> _WHAT NEEDS TO BE DONE_: Across all lines of the entries, tally those with the word "none" in them. The reply is the tally, by itself.

> _MATERIAL SHOWN_:
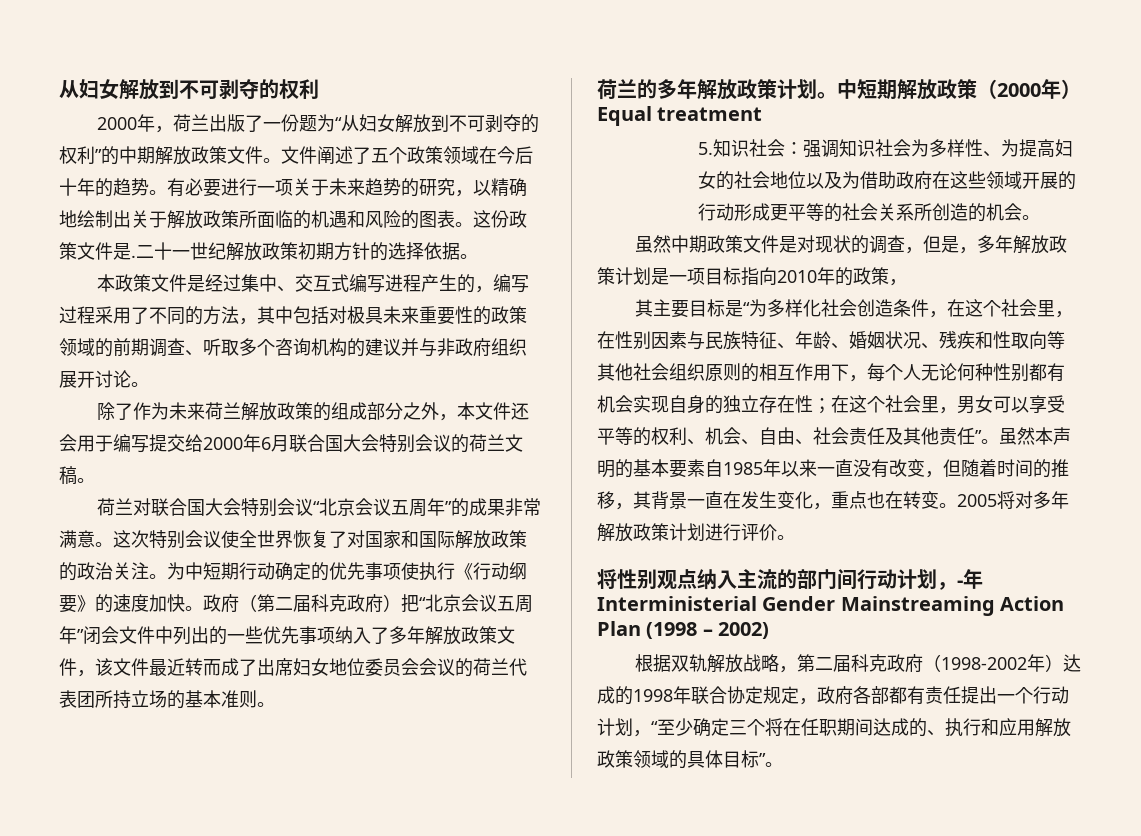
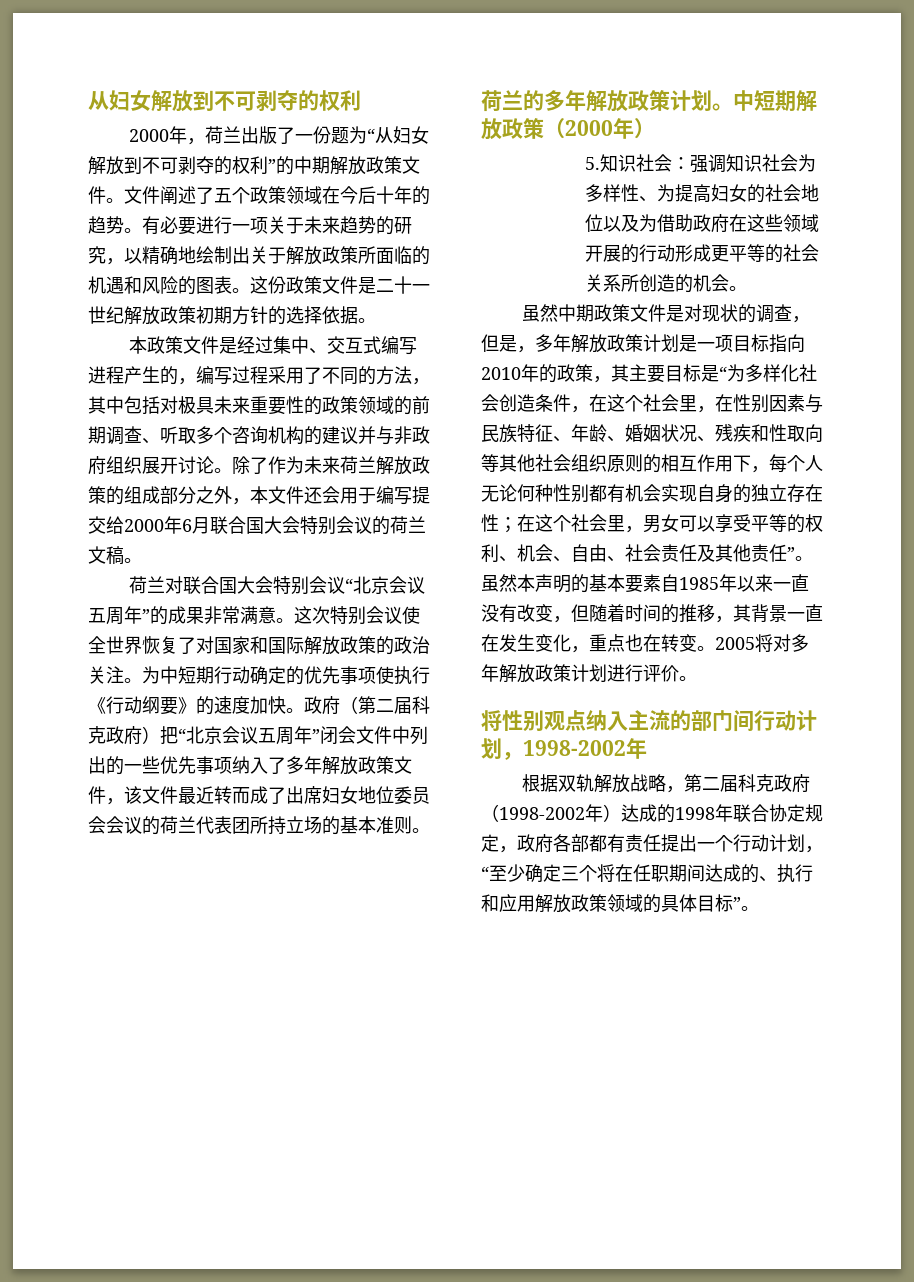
[131,255,136,258] . -> (376, 285) none
(149, 384) // -> (232, 470) none
[597,106,763,126] Equal treatment -> (655, 128) none
(907, 282) // -> (611, 379) none
[957,569,983,589] [597,596,1065,616] [597,621,770,639] -年Interministerial Gender Mainstreaming Action Plan (1998 – 2002) -> [523,738,647,759] 1998-2002年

> _ANSWER FOR THIS EXERCISE_: 4